Questions to answer |
- a) Translate into Spanish this sentence from the false friends notebook: "We used the lexical resource WordNet to access the different meanings (synsets) of the terms."
- b) In the false friends notebook, switch "threshold" to "cutoff" and give the passage from "To understand whether" to "be False Friends.".
- c) In the false friends notebook, which part-of-speech codes does the content-word filter accept?

___ Document section ___

### In this exercise we see the definition of a false friends word detection algorithm. The general definition of a false friend is that of two almost homonymous words that share many characters in common but which differ greatly in meaning.
We used the lexical resource WordNet to access the different meanings (synsets) of the terms.

To understand whether or not two words are lexically similar, we decided to look at their **Edit Distance**, that is the minimum number of operations of insertion, removal, modification, to transform one string into another.

After that, to check if two words are False Friends we checked their **Wu & Palmer similarity** making sure it is less than a certain threshold.

This way, terms with **high lexical similarity** and **low semantic similarity** are good candidates to be False Friends.

In [1]:
from random import seed, randint
from nltk import edit_distance
from nltk.corpus import semcor, wordnet
from nltk import Tree
from itertools import combinations
from typing import List, Union, Tuple

### Data Load

In [2]:
# SemCor tagged corpus
tagged_sentences = semcor.tagged_sents(tag='sem')

### Core Functions

In [3]:
# Compute |sentence_num| random sentences from the SemCor corpus
def compute_random_sentences(sentence_num: int, custom_seed: int=None) -> List[str]:
    seed(custom_seed)
    max_index = 10000
    
    indices = set()
    while len(indices) != sentence_num:
        index = randint(0, max_index)
        indices.add(index)
    
    sentences = [tagged_sentences[index] for index in indices]
    return sentences


# Get content words from the random sentences got before
def get_content_words(tagged_sentences: List[List[Union[str, Tree]]]) -> List[str]:
    content_words = []
    for sentence in tagged_sentences:
        for word in sentence:
            if type(word) is Tree and type(word.label()) != str and word.label().synset().pos() in ["n", "v", "s", "r"] and len(word[0]) > 3:
                try:
                    content_words.append(word[0].lower())

___ Dataset entries ___

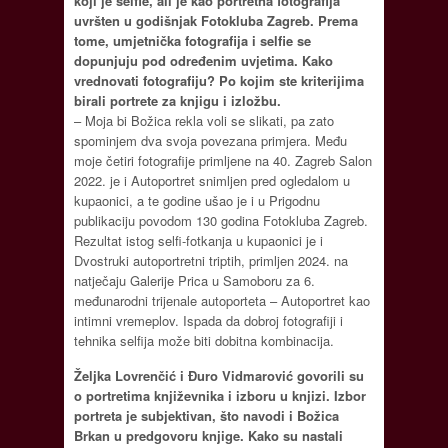
koji je selfie, ali je kao portretna fotografija
uvršten u godišnjak Fotokluba Zagreb. Prema
tome, umjetnička fotografija i selfie se
dopunjuju pod određenim uvjetima. Kako
vrednovati fotografiju? Po kojim ste kriterijima
birali portrete za knjigu i izložbu.
– Moja bi Božica rekla voli se slikati, pa zato
spominjem dva svoja povezana primjera. Među
moje četiri fotografije primljene na 40. Zagreb Salon
2022. je i Autoportret snimljen pred ogledalom u
kupaonici, a te godine ušao je i u Prigodnu
publikaciju povodom 130 godina Fotokluba Zagreb.
Rezultat istog selfi-fotkanja u kupaonici je i
Dvostruki autoportretni triptih, primljen 2024. na
natječaju Galerije Prica u Samoboru za 6.
međunarodni trijenale autoporteta – Autoportret kao
intimni vremeplov. Ispada da dobroj fotografiji i
tehnika selfija može biti dobitna kombinacija.
Željka Lovrenčić i Đuro Vidmarović govorili su
o portretima književnika i izboru u knjizi. Izbor
portreta je subjektivan, što navodi i Božica
Brkan u predgovoru knjige. Kako su nastali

___

List of answers |
- a) Utilizamos el recurso léxico WordNet para acceder a los distintos significados (synsets) de los términos.

- b)
To understand whether or not two words are lexically similar, we decided to look at their **Edit Distance**, that is the minimum number of operations of insertion, removal, modification, to transform one string into another.

After that, to check if two words are False Friends we checked their **Wu & Palmer similarity** making sure it is less than a certain cutoff.

This way, terms with **high lexical similarity** and **low semantic similarity** are good candidates to be False Friends.

- c) "n", "v", "s", "r"